コロナ禍による経済の混乱やウクライナ危機の影響などで、21年1月から22年5月までの間に、リチウムの価格は7倍以上、コバルトは2倍以上、ニッケルはほぼ2倍に上昇した (出所:IEA「グローバル EV アウトルック 2022」)
コロナ禍による経済の混乱やウクライナ危機の影響などで、21年1月から22年5月までの間に、リチウムの価格は7倍以上、コバルトは2倍以上、ニッケルはほぼ2倍に上昇した (出所:IEA「グローバル EV アウトルック 2022」)

 「EVがエンジン車と価格競争できるようになるには、1kWh当たりの電池コスト100ドル以下が1つの目安になる。その時期は25年ごろとみていたが、数年延びそうだ」と、ゴールドマン・サックス証券の湯澤康太アナリストは話す。

 電池の調達リスクを考え、自動車大手は電池の内製化に本腰を入れ始めた。「30年の電池生産能力トップは中国CATLで、それに次ぐのは米テスラとみる。トヨタ自動車も目標の280GWhをほぼ自前の投資で確保するだろう」(湯澤アナリスト)

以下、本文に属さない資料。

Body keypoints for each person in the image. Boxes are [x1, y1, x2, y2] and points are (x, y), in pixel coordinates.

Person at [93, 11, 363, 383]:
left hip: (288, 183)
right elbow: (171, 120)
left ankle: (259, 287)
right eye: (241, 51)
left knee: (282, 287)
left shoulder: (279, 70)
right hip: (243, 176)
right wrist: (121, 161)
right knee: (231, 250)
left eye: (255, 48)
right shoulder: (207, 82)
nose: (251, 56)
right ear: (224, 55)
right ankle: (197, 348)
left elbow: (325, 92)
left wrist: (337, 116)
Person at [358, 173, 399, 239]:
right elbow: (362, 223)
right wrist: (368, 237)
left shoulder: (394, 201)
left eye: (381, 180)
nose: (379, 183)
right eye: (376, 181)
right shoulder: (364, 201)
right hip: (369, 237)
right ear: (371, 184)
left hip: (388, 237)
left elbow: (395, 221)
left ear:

 鈴木パートナーも、「EVメーカーが電池セル生産まで内製化する垂直統合型にシフトするのは合理的な戦略。投資力のある大手はエリアや車種によって電池の外部調達と内製化を使い分けるバランス戦略を取るとみられる」と予想する。

(出所:ゴールドマン・サックス証券の資料、各社リリースを基に作成)
(出所:ゴールドマン・サックス証券の資料、各社リリースを基に作成)

 一方、急激な資源高にあっても、EV電池大手のパナソニックエナジーは冷静だ。リチウムの価格上昇は短期的なものでやがて調整されるとみる。コバルト不使用の電池も開発済みで、逆に「コバルトフリー」を武器に競争力を高めたい考えだ。産学連携で電池のリサイクル技術の開発にも着手した(囲み記事参照)。

 もともと電池は日本企業が強い市場だったが、ここ数年は国策として大規模な支援を受けている中国や韓国の企業にシェアを奪われている。
 ようやく日本の政府も動き出した。30年までに国内の電池製造能力を150GWh、グローバルで600GWhまで高める目標を掲げ、21年度補正予算で国内の製造基盤強化に1000億円を投入する。

 EV電池は、35年に世界で26兆円が見込まれる成長市場だ。そこで存在感を発揮するには、レアメタルのリサイクル技術で世界をリードし、投資を呼び込む必要がある。実現に向けては、素材・電池・自動車の産業間連携を深め、強力なサプライチェーンを築くことが不可欠だ。